Pour les personnes majeures, il existe deux principales manières d’obtenir la nationalité française : la déclaration de nationalité et la naturalisation. Il est possible de devenir français par déclaration si l’on est marié ou si l’on a un lien de parenté avec une personne française (descendant, frère ou sœur, adoption…). La naturalisation, elle, est soumise à plusieurs conditions, en particulier de durée de résidence en France.
En prenant en compte, toutes ces situations, le ministère de l’Intérieur estime qu’il y a donc 3 500 000 Français qui détiennent au moins une autre nationalité.
Peut-on perdre la plurinationalité ?
La loi française n’exige pas qu’un étranger devenu français renonce à sa nationalité d’origine. De même, un Français ayant acquis une autre nationalité n’a aucune obligation de renoncer à sa nationalité française. Cependant, il est possible de perdre sa plurinationalité volontairement ou en conséquence d’une décision de l’autorité publique.
Il est possible qu’un étranger vivant en France perde sa plurinationalité, si un changement de situation modifie sa nationalité en raison de la législation des États concernés ou d’accords internationaux.
Un Français ayant obtenu une autre nationalité, quant à lui, peut perdre la nationalité française par déclaration ou par décret. Il peut également perdre sa nationalité française en cas de condamnation pour certains crimes et délits.
Enfin, il est possible de se voir retirer la nationalité française en raison de l’exercice actif d’une nationalité étrangère, ou de l’emploi dans un service public étranger. Le premier cas peut intervenir si l’on commet des actes contraires aux intérêts de la France, et le second si l’on ne cesse pas une activité dans une armée ou une organisation internationale dont la France ne fait pas partie, malgré l’ordre du gouvernement.
Expatriés, Français de génération en génération ?
Et ben non, car il n’existe pas en droit français de transmission illimitée et perpétuelle de la nationalité française par filiation en cas d’établissement prolongé à l’étranger.
Le code civil prévoit ainsi un cas où la nationalité tombe en désuétude. Cela s’applique si une famille qui possède une autre nationalité n’a manifesté aucun lien avec la France ou s’en est délibérément éloignée pendant plus de cinquante ans. Alors, ces descendants n’ont plus automatiquement droit à la nationalité par filiation.

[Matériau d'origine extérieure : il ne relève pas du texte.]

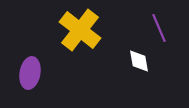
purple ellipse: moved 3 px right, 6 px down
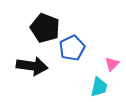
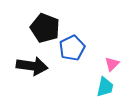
cyan trapezoid: moved 6 px right
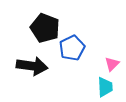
cyan trapezoid: rotated 15 degrees counterclockwise
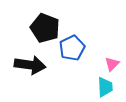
black arrow: moved 2 px left, 1 px up
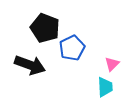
black arrow: rotated 12 degrees clockwise
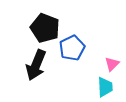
black arrow: moved 6 px right; rotated 92 degrees clockwise
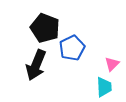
cyan trapezoid: moved 1 px left
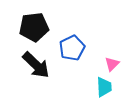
black pentagon: moved 11 px left, 1 px up; rotated 28 degrees counterclockwise
black arrow: rotated 68 degrees counterclockwise
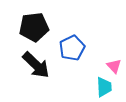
pink triangle: moved 2 px right, 2 px down; rotated 28 degrees counterclockwise
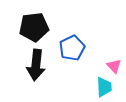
black arrow: rotated 52 degrees clockwise
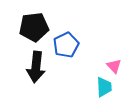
blue pentagon: moved 6 px left, 3 px up
black arrow: moved 2 px down
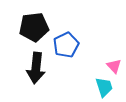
black arrow: moved 1 px down
cyan trapezoid: rotated 15 degrees counterclockwise
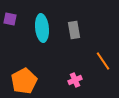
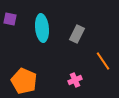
gray rectangle: moved 3 px right, 4 px down; rotated 36 degrees clockwise
orange pentagon: rotated 20 degrees counterclockwise
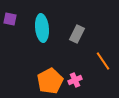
orange pentagon: moved 26 px right; rotated 20 degrees clockwise
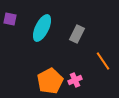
cyan ellipse: rotated 32 degrees clockwise
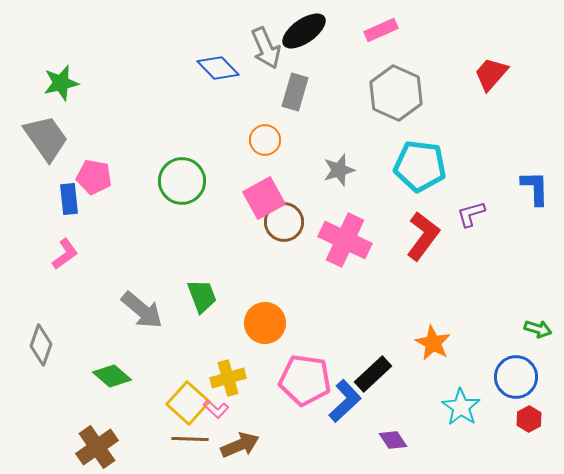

De nombreux descendants de Français se trouvent confronter à cette situation, cependant la Cour de cassation a ouvert, en mai 2023, une fenêtre de flexibilité en décidant de prendre en compte les grands-parents et les liens qu’ils ont avec leur petits-enfants même si le demandeur ou ses parents ne résident plus en France depuis plus de 50 ans.
Les projets du RN ?
Maintenant qu’on a compris le fonctionnement de la binationalité, penchons-nous sur la proposition du Rassemblement national, soit limiter l’accès à certains métiers de la fonction publique à ceux qui auraient plusieurs nationalités.
Lors du débat télévisuel de ce début de semaine, interrogé à quatre reprises sur ce thème, au point de s’en agacer, Jordan Bardella a d’abord évoqué des postes « stratégiques », avant d’ajouter qu’il s’agirait exclusivement d’emplois dans le domaine « de la défense et de la sécurité », pour finalement ne plus évoquer que quelques citoyens « franco-russes », œuvrant dans le secteur de la Défense. Dont acte. Sauf que cette précision est en décalage avec le projet de loi référendaire construit en 2022 par Marine Le Pen. Un projet qu’elle a encore défendu à l’Assemblée nationale en janvier 2024.

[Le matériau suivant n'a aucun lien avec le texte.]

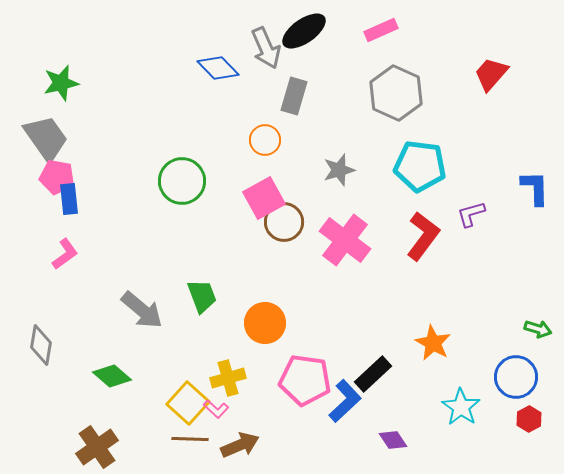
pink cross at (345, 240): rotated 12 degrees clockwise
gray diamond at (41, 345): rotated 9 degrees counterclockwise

Ce texte – la bible du RN – en matière de lutte contre l’immigration est bien plus radical que ce que veut bien en dire Jordan Bardella. Il vise en effet potentiellement des centaines de milliers de familles de binationaux. Lesquelles ? Dans l’article 1 figure la précision suivante : « La loi pourra interdire l’accès à des emplois dans l’administration, des entreprises publiques, et des personnes morales chargées d’une mission de service public aux personnes qui possèdent la nationalité d’un autre Etat. » Dans cette phrase, il faut s’arrêter sur chaque mot ou presque. « Ceux qui possèdent la nationalité d’un autre Etat » ? Autrement dit, les binationaux (soit environ 3, 5 millions de personnes). On remarque que sous cette forme, un tel texte ne pourrait être appliqué, car il implique de fait une différenciation entre Européens ce que le droit communautaire interdit et pour rappel, ce dernier prime sur les textes nationaux.
Pour tenter de passer outre, le RN veut que son texte soit adopté en l’état par référendum. Si une telle mesure leur permettrait donc théoriquement de se donner les moyens d’exclure les binationaux, elle s’opposera au droit européen, renforçant la fracture avec ces institutions. Une façon d’avancer vers leur autre objectif, démonter l’Europe telle qu’elle existe. Comme ils pourraient les bouter hors d’un autre secteur d’emploi, celui « des personnes morales chargées d’une mission de service public ». C’est-à-dire des entreprises ou associations œuvrant dans le domaine du social ou de la santé, mais aussi de l’enseignement privé ou même du ramassage des ordures dans les municipalités.
Entre le projet de loi référendaire écrit par le parti et les positions publiques assumées par Jordan Bardella, il existe donc un gouffre. Où est la vérité ? Est-ce que ce projet ne se fracassera pas sur le mur des réalités comme bien d’autres ? Et au final, est-ce qu’un binational mériterait un tel traitement ?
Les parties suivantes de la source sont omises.